Mai Mutasa had given it to me. Usually people stitch it into a little piece of cloth and hang it around their necks. I hadn't had time to do that with mine and now it had gone.
A former NI co-editor, Debbie Taylor is the author of the novel The Children Who Sleep By The River. She is currently working on a novel about her experience of magic in Africa.
The spirits of the sky
It was when I was a small child that I first saw the shabïribë shamanic spirits. I had never seen them before and I was very frightened. I couldn't get to sleep. My stepfather, who is a great shaman, had given me some (hallucinogenic) yakoana powder at the end of a reahu death festival - that's why the spirits came. They came from far away like a blinding light in my sleep. There were many of them and they made a clamour like a group of Yanomami shouting in chorus on the way to a festival - it was frightening and I wanted to flee. But my stepfather said 'Don't be afraid! These are shamanic spirits that you're seeing. When you grow up, if you really want to take yakoana I'll initiate you and you will become a shaman.'
As I grew up I continued to see spirits in my sleep all the time. I never slept without seeing them. People asked me 'What's happening? Are you becoming a shaman?' But it was only. when I'd become an adult that I asked to be initiated as a shaman.
It's here among the 'people of the mountain of wind' (his wife's people) that I was initiated. My father-in-law initiated me - he prepared the powder and blew it up my nose several times so that I completely lost consciousness, I was really dead! (he laughs.) I'd never taken so much before and didn't know the full power of yakoana. I was squatting and suddenly I tumbled on to my back, quite stiff: 'Kurai! - and I began to whine 'ee ee ee'. I took so much yakoana that my spectre was outside my body for a very long time.
My father-in-law had prepared me, he'd said: 'Your thoughts must be calm. Don't eat or drink. Just answer the shabïribë spirits truly or they will kill you.' At the start I only heard a very weak sound. But l answered it, singing as they did, and I heard they were satisfied. The path of the spirits became very visible - it came from far, far away, beyond the waters, beyond even your country. But it was very brilliant.
The shabïribë decorate their hair with white down and wear black bands made of monkey tails. Their collective houses are very tall, like hills in the sky. They wear feather armbands. They brandish their machetes, which are magnificent - and it's with these that they strike the initiates. They bring with them huge mirrors which they put on the ground and dance on very slowly, back and forth. Then suddenly they lift their machetes and hit you in the back: 'thaiii!' You tumble down on to the ground and stay there as if dead while they carry on dancing. They cut off your head and take away your tongue to give it their way of singing. Then they put back your head upside down on your body.

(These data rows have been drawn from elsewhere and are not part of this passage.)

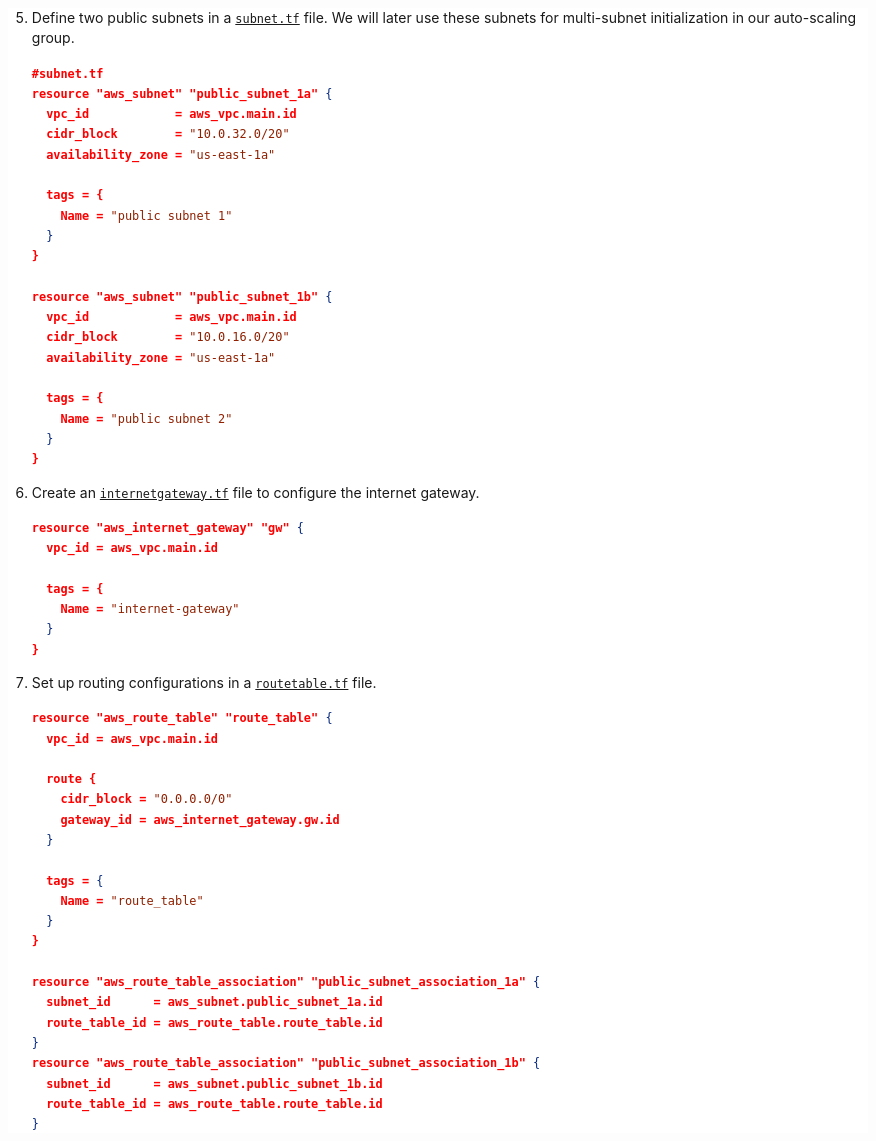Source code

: 5. Define two public subnets in a [`subnet.tf`](http://subnet.tf) file. We will later use these subnets for multi-subnet initialization in our auto-scaling group.
    
    ```json
    #subnet.tf
    resource "aws_subnet" "public_subnet_1a" {
      vpc_id            = aws_vpc.main.id
      cidr_block        = "10.0.32.0/20"
      availability_zone = "us-east-1a"
    
      tags = {
        Name = "public subnet 1"
      }
    }
    
    resource "aws_subnet" "public_subnet_1b" {
      vpc_id            = aws_vpc.main.id
      cidr_block        = "10.0.16.0/20"
      availability_zone = "us-east-1a"
    
      tags = {
        Name = "public subnet 2"
      }
    }
    ```
    
6. Create an [`internetgateway.tf`](http://internetgateway.tf) file to configure the internet gateway.
    
    ```json
    resource "aws_internet_gateway" "gw" {
      vpc_id = aws_vpc.main.id
    
      tags = {
        Name = "internet-gateway"
      }
    }
    ```
    
7. Set up routing configurations in a [`routetable.tf`](http://routetable.tf) file.
    
    ```json
    resource "aws_route_table" "route_table" {
      vpc_id = aws_vpc.main.id
    
      route {
        cidr_block = "0.0.0.0/0"
        gateway_id = aws_internet_gateway.gw.id
      }
    
      tags = {
        Name = "route_table"
      }
    }
    
    resource "aws_route_table_association" "public_subnet_association_1a" {
      subnet_id      = aws_subnet.public_subnet_1a.id
      route_table_id = aws_route_table.route_table.id
    }
    resource "aws_route_table_association" "public_subnet_association_1b" {
      subnet_id      = aws_subnet.public_subnet_1b.id
      route_table_id = aws_route_table.route_table.id
    }
    ```
    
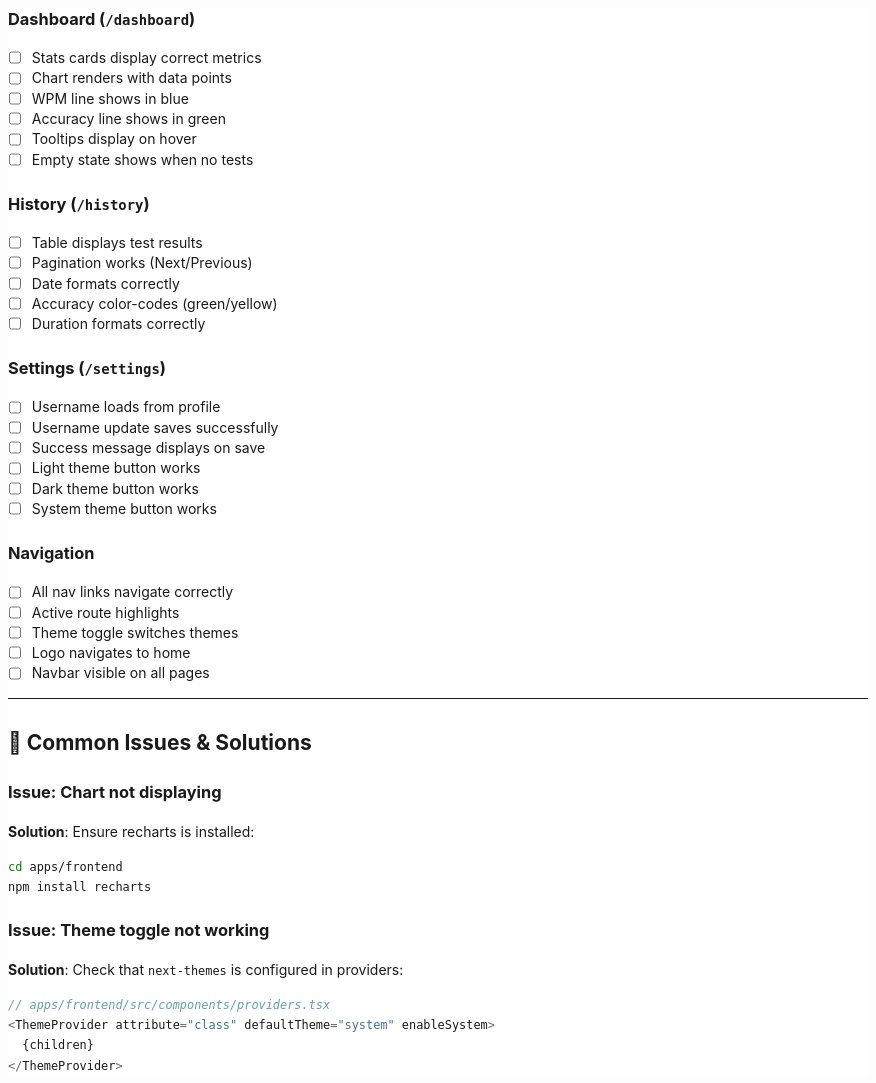 ### Dashboard (`/dashboard`)

- [ ] Stats cards display correct metrics
- [ ] Chart renders with data points
- [ ] WPM line shows in blue
- [ ] Accuracy line shows in green
- [ ] Tooltips display on hover
- [ ] Empty state shows when no tests

### History (`/history`)

- [ ] Table displays test results
- [ ] Pagination works (Next/Previous)
- [ ] Date formats correctly
- [ ] Accuracy color-codes (green/yellow)
- [ ] Duration formats correctly

### Settings (`/settings`)

- [ ] Username loads from profile
- [ ] Username update saves successfully
- [ ] Success message displays on save
- [ ] Light theme button works
- [ ] Dark theme button works
- [ ] System theme button works

### Navigation

- [ ] All nav links navigate correctly
- [ ] Active route highlights
- [ ] Theme toggle switches themes
- [ ] Logo navigates to home
- [ ] Navbar visible on all pages

---

## 🐛 Common Issues & Solutions

### Issue: Chart not displaying

**Solution**: Ensure recharts is installed:

```bash
cd apps/frontend
npm install recharts
```

### Issue: Theme toggle not working

**Solution**: Check that `next-themes` is configured in providers:

```typescript
// apps/frontend/src/components/providers.tsx
<ThemeProvider attribute="class" defaultTheme="system" enableSystem>
  {children}
</ThemeProvider>
```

I wanted to be initiated as a shaman in my turn so as to continue when these elders die, so as not to stay alone without knowing anything about the shabïribë. If you eat too much or copulate with women too much you won't ever become a shaman. Your thought stays blocked, you don't see the spirits. That's why I asked the elders to initiate me - I wanted my thought to be able to grow in all directions.
So that's how I was initiated, At the start when I didn't know anything I thought about my father-in-law 'perhaps he's lying and tricking us'. Now I've also seen these things I can't think the elders lie. I tell myself 'Yes, it's true! The elders really were great shamans'. And I still have much to learn. I am impatient to continue. When I finish having to go into the whites' lands all the time I will ask my father-in-law to make me inhale his powder again. I want to ask a lot more of his shamanic spirits.
Davi Kopenawa Yanomami was talking to French anthropologist Bruce Albert.